Yayasan Lingkungan dan Bantuan Hukum Rakyat (YLBHR) sebagai pelapor aktivitas PT LMU mengakui perusahaan penambangan pasir laut tersebut memang punya izin. Hanya saja sudah tak sesuai dan tak bisa dilanjutkan karena diduga merusak lingkungan.

Ketua YLBHR, Dempos TB menyatakan, di areal penambangan pasir itu ada pulau-pulau kecil. Selanjutnya ada mangrove yang harus dilestarikan dan nelayan jaring mencari nafkah.

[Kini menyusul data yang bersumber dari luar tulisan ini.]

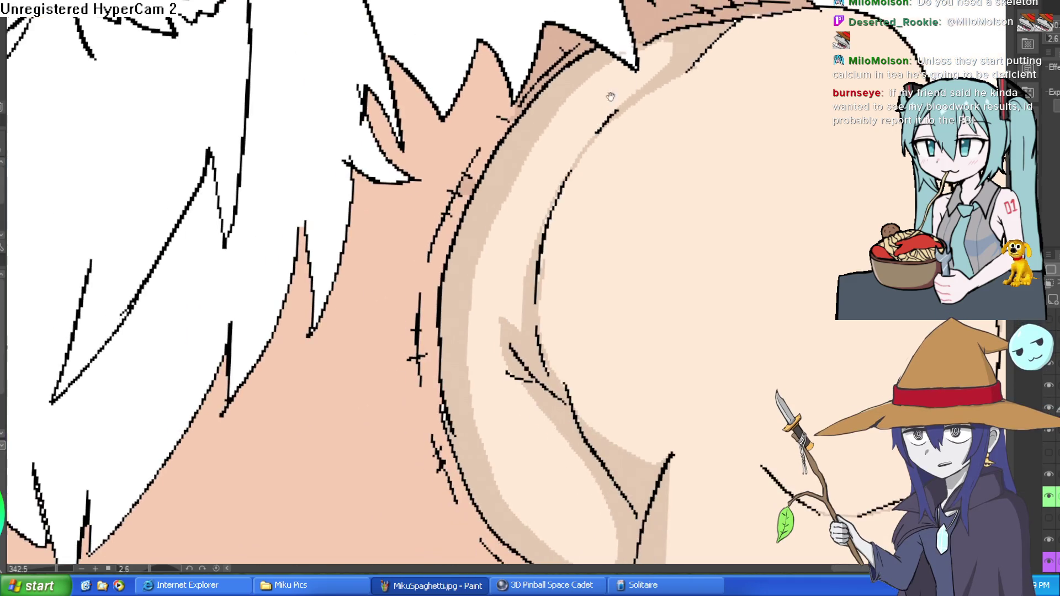
pyautogui.keyDown('alt'); pyautogui.click(669, 38); pyautogui.keyUp('alt')
pyautogui.click(669, 38)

"Ada dugong di sana, kemudian menyebabkan abrasi, kami sudah investigasi ke sana bersama Ormas Petir," kata Dempos, Rabu petang, 16 Februari 2022.

Dempos mengingatkan Pemerintah Provinsi Riau jangan lalai terkait perizinan tambang dan rekomendasi. Perubahan lingkungan karena aktivitas pertambangan harus diperhatikan.

"Pemprov Riau dengan segala kemampuan instrumen pemerintahannya diduga tak memperhatikan perubahan ini semua," tegas Dempos.

Dempos berharap pemerintah benar-benar menghentikan aktivitas tambang di Pulau Rupat itu secara permanen. Pasalnya, ada sejumlah aturan yang dilanggar meskipun perusahaan punya izin.

"Presiden Jokowi juga sudah memperingatkan agar para pemegang izin tambang yang tidak melakukan produksi untuk dievaluasi," kata Dempos.

 

*** Untuk mengetahui kebenaran informasi yang beredar, silakan WhatsApp ke nomor 0811 9787 670 hanya dengan ketik kata kunci yang diinginkan.

Simak video pilihan berikut ini:

Bayar Jaminan

Peringatan Presiden ini membuat perusahaan tambang mulai mengurus rencana kerja di daerah. Tahun lalu, Pemprov menyetujui rencana kerja dan bahkan menerima uang jaminan reklamasi dari PT LMU.

Padahal, lanjut Dempos, ada regulasi baru tahun 2019 dari Gubernur Riau mencadangkan kawasan Pulau Rupat itu sebagai kawasan konservasi.

"Aneh kan? Apa maunya Pemprov ini? Gubernur Riau harus evaluasi tuntas oknum-oknum yang memuluskan hal-hal semacam ini yang tidak memperhatikan perubahan lingkungan," ungkap Dempos.

Seandainya Pemprov mengevaluasi dan memverifikasi dengan benar sebelum IUP dan rencana kerja dikeluarkan dan produksi dimulai, sambung Dempos, maka mungkin perusahaan ini dapat berbenah.

"Sekarang, kabarnya Gubernur Riau merekomendasikan untuk dicabut izinnya oleh KemenESDM setelah mereka bayar jaminan," kata Dempos.

Tidak Relevan

Sementara itu, Sekretaris DPD YLBHR Riau, Nardo Pasaribu menjelaskan, izin penambangan pasir laut di Pulau Rupat tidak mengindahkan Instruksi Presiden Republik Indonesia Nomor 2 Tahun 2002 tentang Pengendalian Penambangan Pasir Laut.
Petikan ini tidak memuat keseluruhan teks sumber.